Want to know how much time Canadians spend on their way to and from work? Using Census data, the latest Human Activity and the Environment reports that, in 2011, commuters with the longest average travel times in Canada—around 30 minutes—lived in Oshawa, Toronto and Montréal. Commuters with travel times of more than 45 minutes were most likely to live in Oshawa.
How about urban sprawl? In 2011, the built-up areas of Canadian census metropolitan areas added up to 14,546 square kilometres (km2), up 157% from 5,651 km2 in 1971. Toronto (+1,189 km2), Montréal (+816 km2) and Edmonton (+752 km2) had the largest increases in built-up areas.
Health and well-being
So where are the Canadians the most satisfied with their lives? You will find the answers in the Statistics Canada study, How's Life in the City? Life Satisfaction Across Census Metropolitan Areas and Economic Regions in Canada.
It seems residents of Saguenay, St. John's and Trois-Rivières are the most satisfied with their life as a whole, while those in Vancouver, Toronto and Windsor are the least satisfied.
The study combines data from two surveys, the General Social Survey from 2009 to 2013 and the Canadian Community Health Survey from 2009 to 2012, to examine the life satisfaction of nearly 340,000 Canadians, making it possible to reliably compare results across census metropolitan areas. As well, the study covers the population living outside the census metropolitan areas, distributed across 58 economic regions across the country.
Thinking of standing for political office? Statistics Canada also provides Federal Electoral District Boundary Files.
After each 10-year census, the number of seats in the House of Commons are recalculated, and the boundaries of federal electoral districts are reviewed to reflect changes and movements in Canada's population.
Following the 2011 Census of Population, the number of parliamentary seats increased from 308 to 338.
You may have asked yourself if there is a connection between the postal codes and federal ridings. There is. And again, it's Statistics Canada that provides the key. It is called the Postal Codes by Federal Ridings File, and it provides the link between the six-character postal code and Canada's federal electoral districts.
Statistics Canada's role in producing local statistics was augmented this year with the announcement that Statistics Canada is developing a strategy to improve its housing data, including the purchase of Canadian homes by foreign buyers. Comprehensive, reliable housing market data are essential for consumers to make informed conclusions and support decision making on housing policies.

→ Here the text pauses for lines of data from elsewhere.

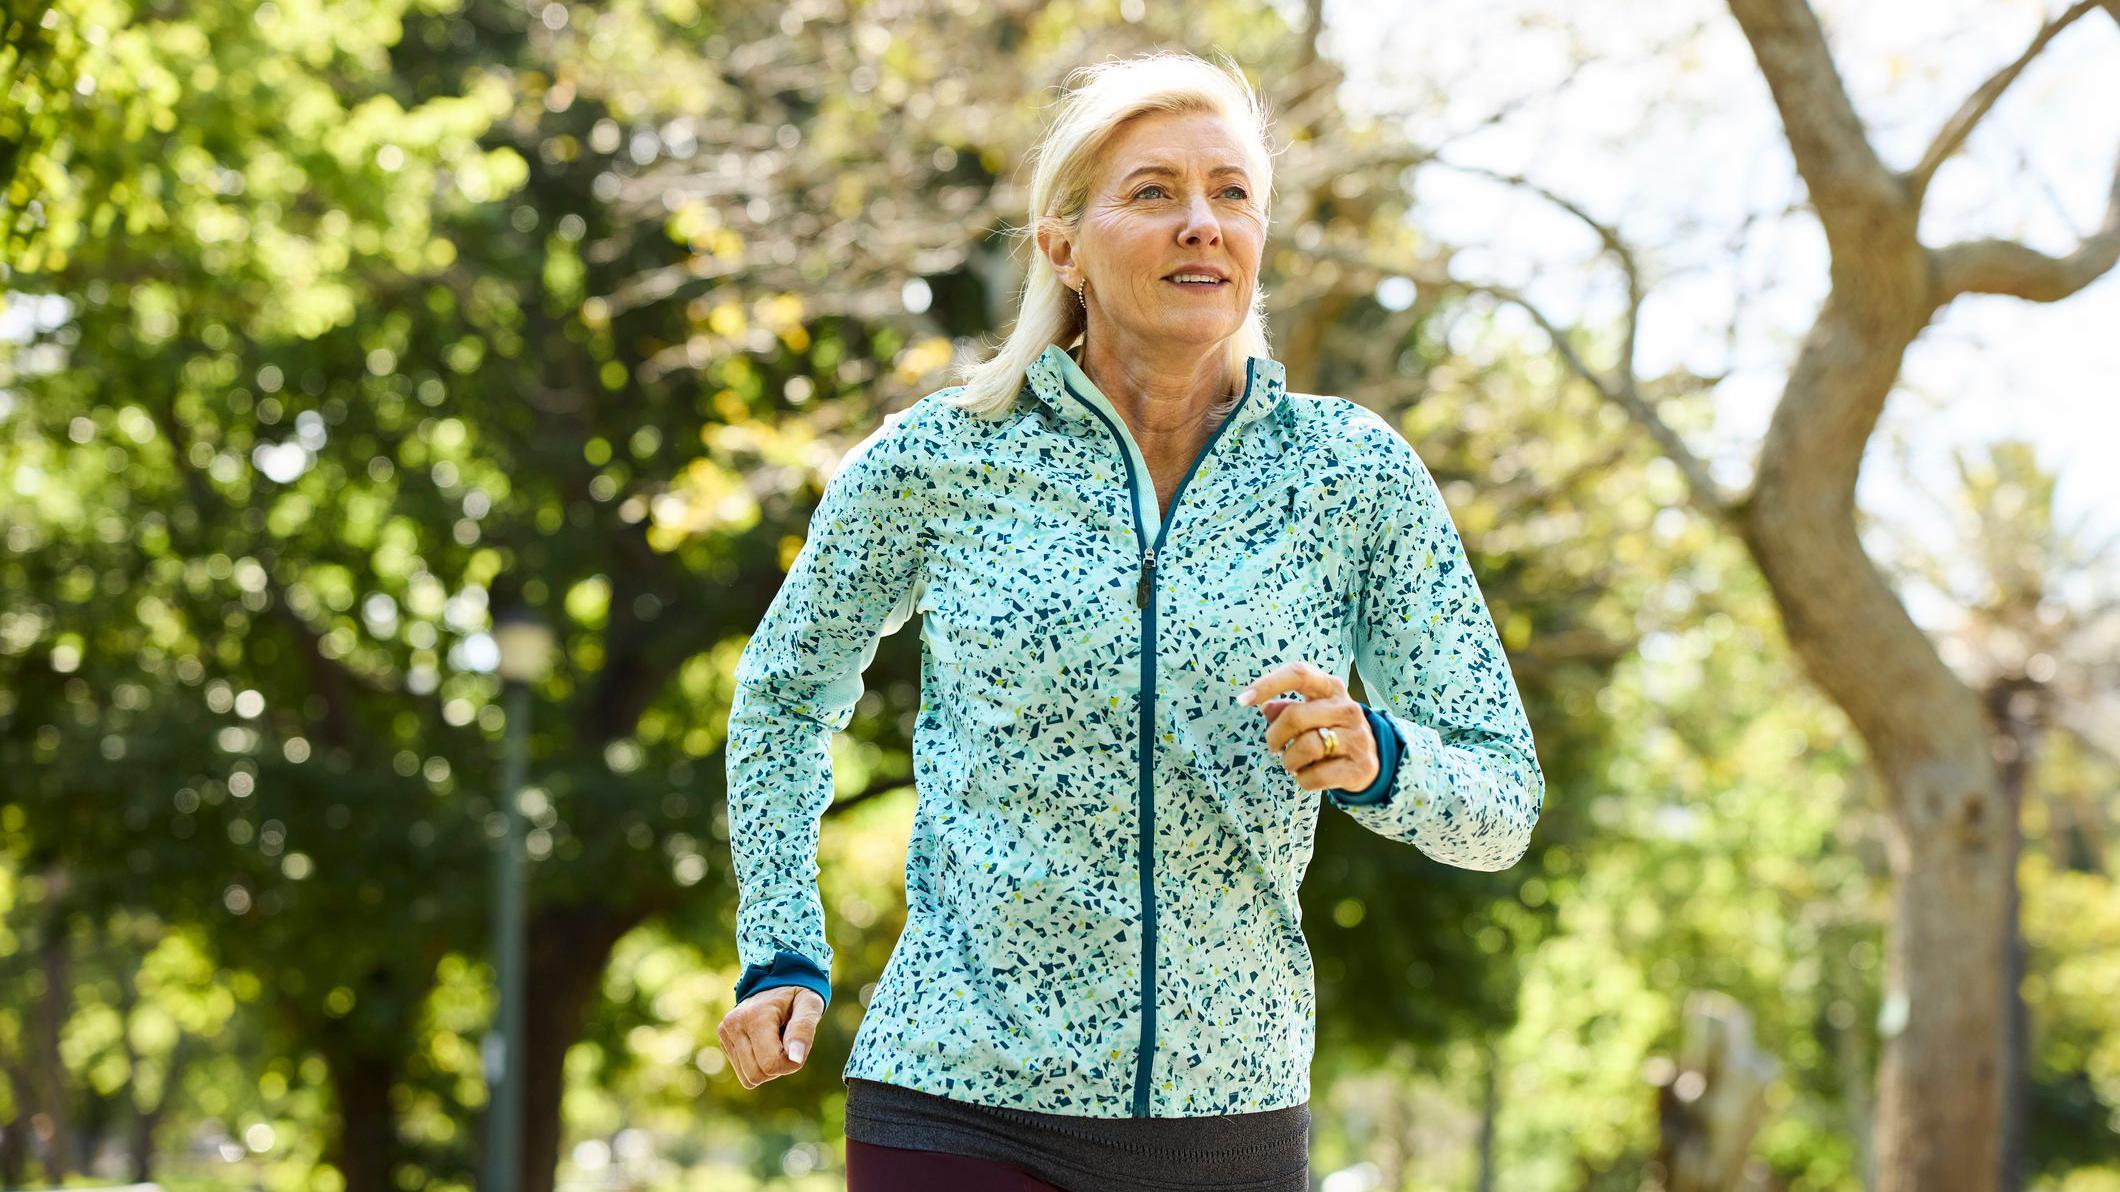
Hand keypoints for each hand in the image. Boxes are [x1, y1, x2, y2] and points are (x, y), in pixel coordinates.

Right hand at [717, 985, 823, 1088]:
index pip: (771, 1064)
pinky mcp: (724, 1040)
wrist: (776, 978)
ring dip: (768, 1067)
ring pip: (749, 1078)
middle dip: (779, 1066)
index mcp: (756, 1016)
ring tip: (775, 1040)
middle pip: (758, 1075)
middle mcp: (734, 1024)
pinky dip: (758, 1064)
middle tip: (787, 1042)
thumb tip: (794, 1059)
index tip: (797, 1045)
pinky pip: (744, 1073)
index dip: (791, 1063)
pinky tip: (764, 1042)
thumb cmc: (798, 993)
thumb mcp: (810, 1004)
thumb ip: (804, 1030)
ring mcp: (725, 1032)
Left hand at [1236, 660, 1378, 792]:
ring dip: (1289, 760)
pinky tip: (1308, 775)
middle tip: (1274, 747)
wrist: (1370, 759)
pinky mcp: (1360, 766)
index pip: (1298, 674)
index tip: (1243, 700)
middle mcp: (1347, 708)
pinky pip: (1316, 776)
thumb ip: (1286, 708)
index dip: (1268, 684)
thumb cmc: (1330, 728)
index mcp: (1331, 687)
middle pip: (1295, 716)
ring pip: (1306, 747)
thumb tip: (1265, 707)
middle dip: (1274, 736)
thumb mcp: (1311, 711)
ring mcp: (1357, 737)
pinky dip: (1303, 780)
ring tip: (1292, 763)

May 2 is the start of collection of 2016 Census of Population. The Census program provides a comprehensive view of the Canadian population. With the reinstatement of the mandatory long-form census, we will be able to provide more data for smaller communities. The long-form census also records a wide variety of characteristics of the population, including Aboriginal identity, visible minority group, education level, income and housing. This data creates a rich national portrait that is crucial to effective decision making each day at all levels of government and by individual Canadians.